Another technique that works well for small businesses on a budget is to combine advertising revenues for a group promotion. For example, I often combine groups of authors through the Author Yearkbook project and utilize the pooled funds to really get the word out to thousands of people about these authors. This is one of the most cost effective ways to seek out additional advertising. Here is how it works:

  1. Choose a promotion that will draw clients in. Good ones include contests or free items, such as an electronic book that can be downloaded. Make sure all participants are represented in the book or other free item to keep things fair.
  2. Get prices to run the promotion. Let’s say you plan to offer a free e-book. The cost of the e-book only takes your time to put together, but you have to get the word out. You decide to advertise on Google, Facebook, send out e-mails to current clients (free), send out press releases and place ads in several magazines and local papers. Simply gather the cost of each ad, come up with a total and divide that number by the number of participants. If one person is using most of their time to put the items together, they should get a discount on how much they have to put into the funds as their time is valuable.
  3. Now, here is the tricky part. You all have websites, so where do you put the free e-book? You can either put it on all four sites and list a different site in each ad or you can create a separate site that represents everyone. This is actually what I recommend to avoid any confusion over who is giving out the e-book and to keep everything fair. A basic site is pretty inexpensive to set up and you can link to each business’ main website on the front page.

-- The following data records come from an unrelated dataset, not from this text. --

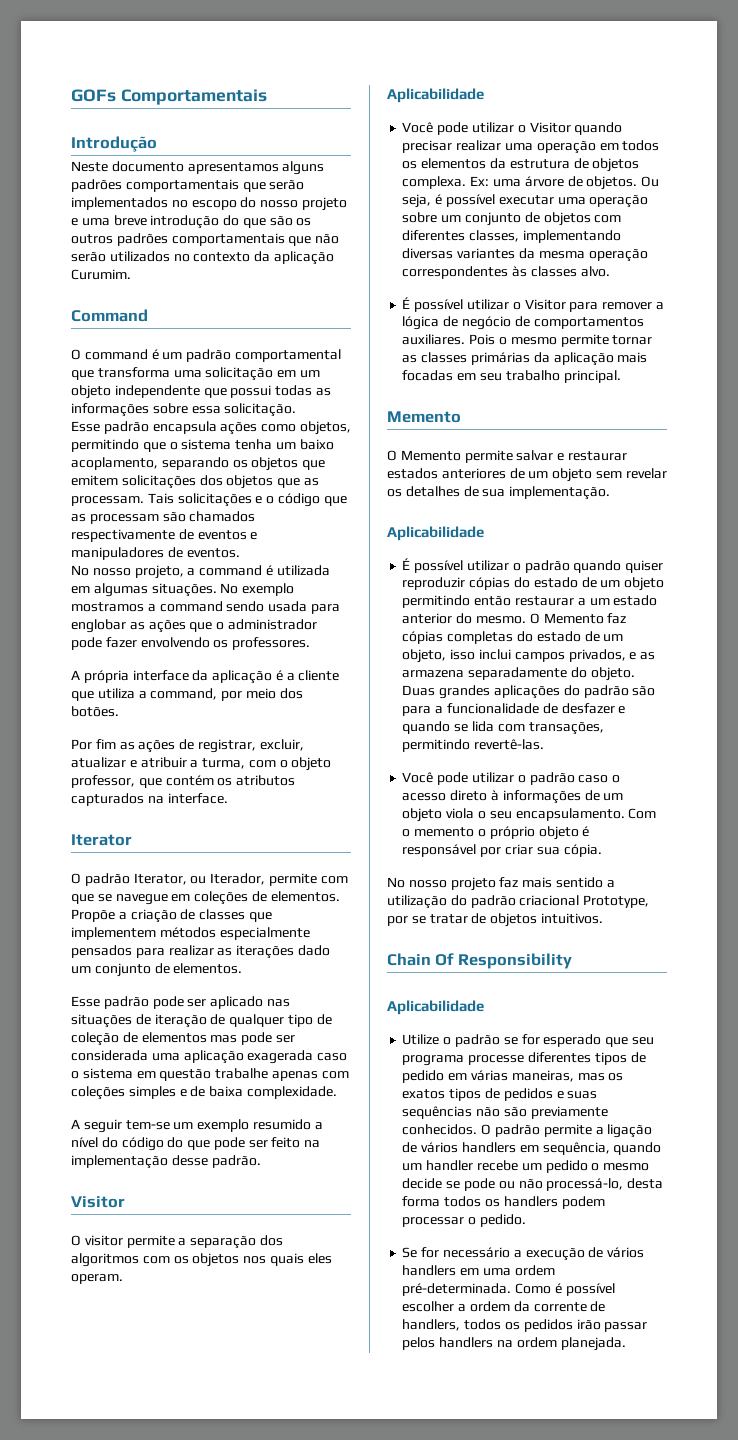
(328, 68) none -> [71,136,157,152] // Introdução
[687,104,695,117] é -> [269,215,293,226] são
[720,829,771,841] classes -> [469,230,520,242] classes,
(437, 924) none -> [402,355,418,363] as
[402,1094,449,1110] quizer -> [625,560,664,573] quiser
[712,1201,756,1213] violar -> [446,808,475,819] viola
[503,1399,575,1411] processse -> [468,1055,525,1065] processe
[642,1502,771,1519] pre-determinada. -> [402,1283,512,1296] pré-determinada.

Are Group Promotions for You?

Group promotions can be challenging. Hurt feelings can occur if someone feels they aren’t represented equally with all the other businesses. Choose carefully when inviting people to be a part of the project.

Also, clearly layout deadlines of when things will happen. Meetings can be beneficial for choosing an overall goal for the ads and sharing market research. It is also a good idea to have some brainstorming sessions for additional free ways to get the word out about what everyone is doing and to share connections.

Most of all, find people you can work with who are like-minded and out for the common good of the group. Have fun and happy promoting!